Wir müssen bedenken, dass wir überall auf der Welt den Mythos des Goldenen Zeitalters finden. Das Goldene Zeitalter ist eine Metapher für die Zeit, als der Mensch noch direkt mit den Göttern, Geistern und Ahnen kommunizieren konnte, als es noch möglich war, zum Himmel auf- und in die Unterwelt niederzusteigen, für eine Zeit, als sich der Mensch noch im Einklang mit der Natur befand. Das Wissen dieses Goldenen Zeitalters wird auch heute noch von den sogenannten primitiven
Völkern bewahrt, vor allem durch die Schamanen. Schamane zu sein heißt, diese uranfängliche Einheit von Mensch und Natur zu verwirklichen, mit Steinen, Pflanzen und Tieren zu reden wie auch mit den jenseitigen Mächten — mit anderen Worten also Zugang zu einer anderen Ebene des Seins zu besitzen. Wissenschaftlich formuliert, hat der Schamane die beiden Gehirnhemisphären verbunden, das linke und das rechte Gehirn, Wachen und Traum, wodurch er nicht nur mehr in der Ganzheit lebt, sondern auch heilend wirkt, kann er doch dem einzelnen helfen, sich ebenfalls in das große Ganze einzufügen. Es ist wichtig, dies kurz zu erwähnen, da die taoistische Schule, vor allem Laozi und Zhuangzi, die sowohl für die Entwicklung der chinesischen Metaphysik als auch im Rahmen des Qigong von großer Bedeutung sind, direkt mit der Tradition des chinesischen Schamanismus in Beziehung gebracht werden können. Man kann sagen, dass sie dieses alte Wissen nicht nur nicht verloren hatten, sondern ihm sogar eine neue Gestalt gaben.

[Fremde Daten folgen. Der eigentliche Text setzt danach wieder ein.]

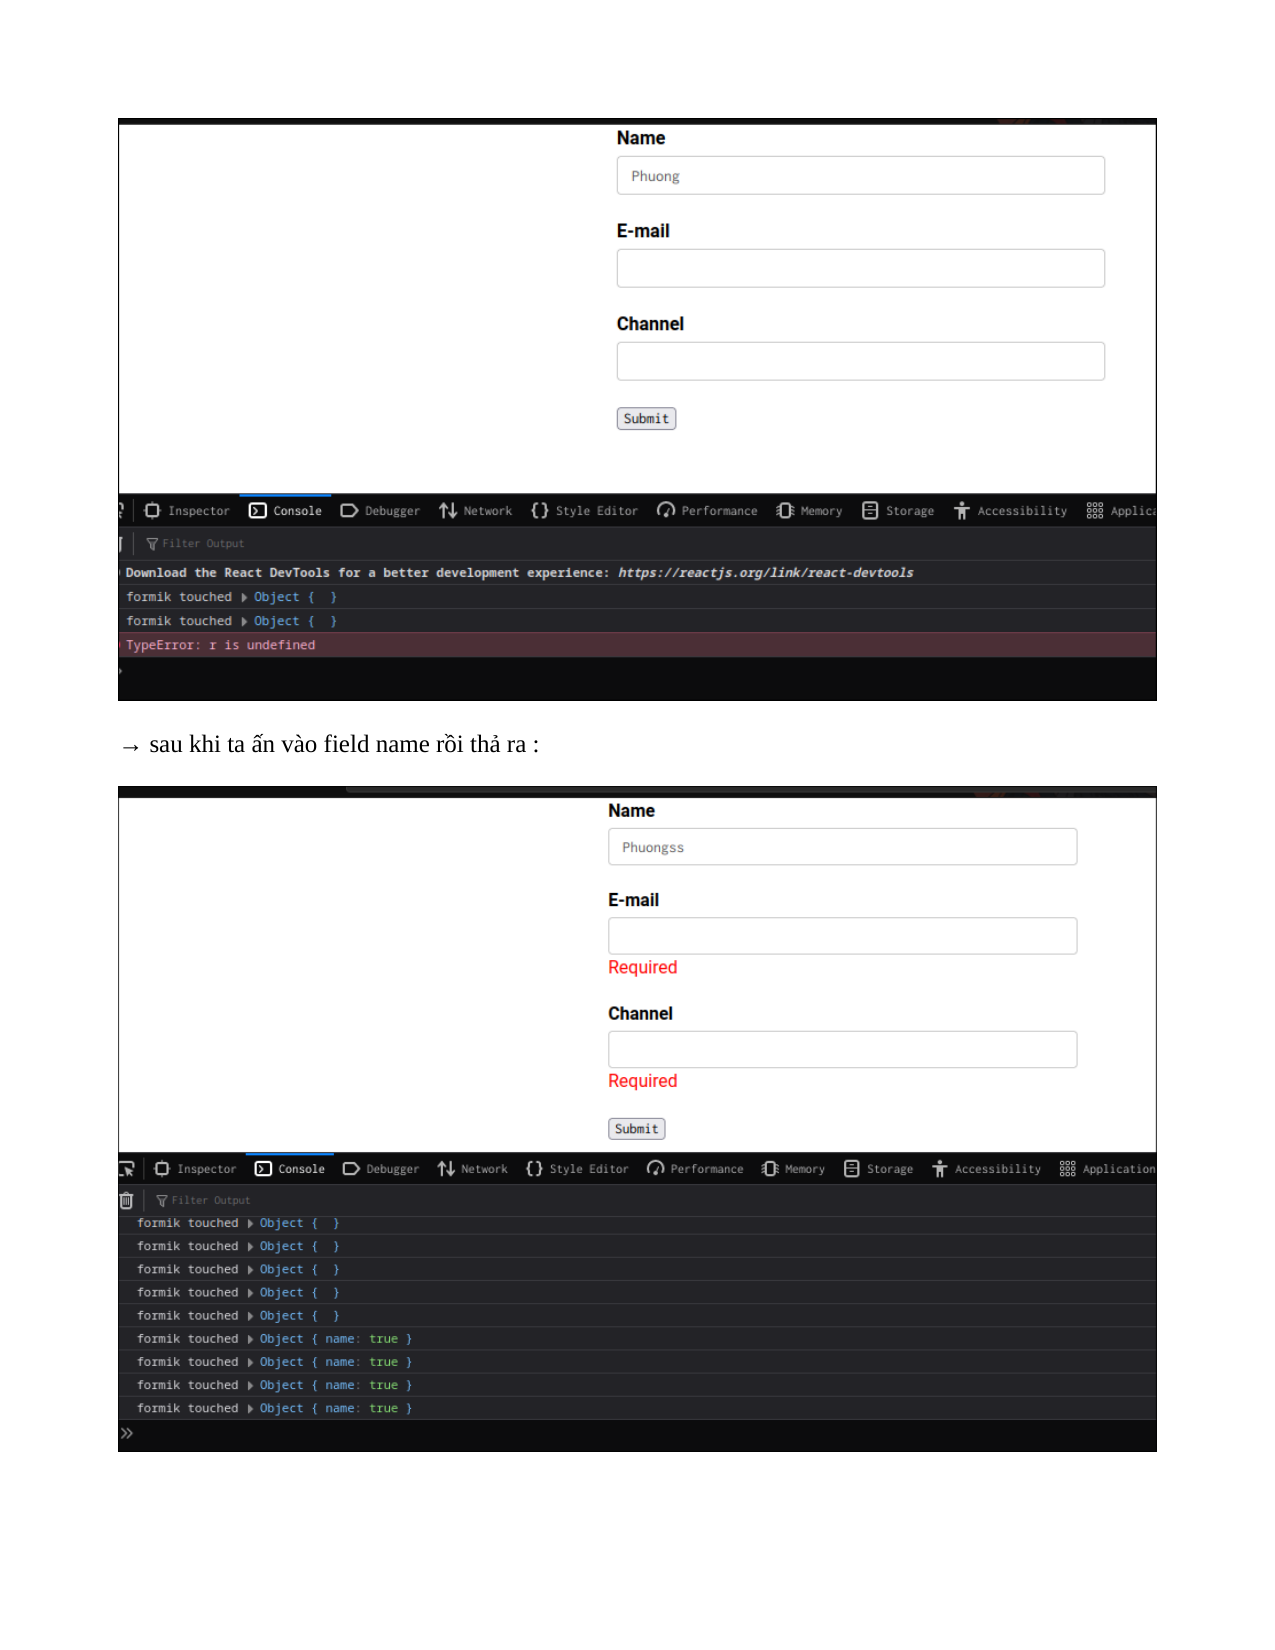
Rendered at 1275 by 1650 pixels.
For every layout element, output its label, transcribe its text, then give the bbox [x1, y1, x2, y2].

picture [118, 118, 1157, 701]
picture [118, 786, 1157, 1452]
text → sau khi ta ấn vào field name rồi thả ra : [118, 729, 1157, 758]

Laozi stammte aus Chu. Chu war ein großer Staat im Süden des damaligen Reiches der Mitte, ein gebirgiges Land mit Wäldern, Sümpfen und Flüssen, dessen Einwohner von den Nordchinesen als unzivilisiert und kulturlos angesehen wurden. Die alte schamanische Religion war in diesem Gebiet immer noch lebendig, wie wir auch am Beispiel Qu Yuans erkennen können, eines der berühmtesten Dichter Chinas, der ebenfalls aus dieser Gegend stammte und dessen Gedichte genau die schamanische Erfahrung der Reise zu den Göttern, Geistern und Feen beschreiben. Man kann von einem Geist von Chu sprechen, einem schamanischen Hintergrund des Denkens, der natürlich auch das Werk von Laozi durchzieht. Und auch bei Zhuangzi finden wir ähnliche Zusammenhänge.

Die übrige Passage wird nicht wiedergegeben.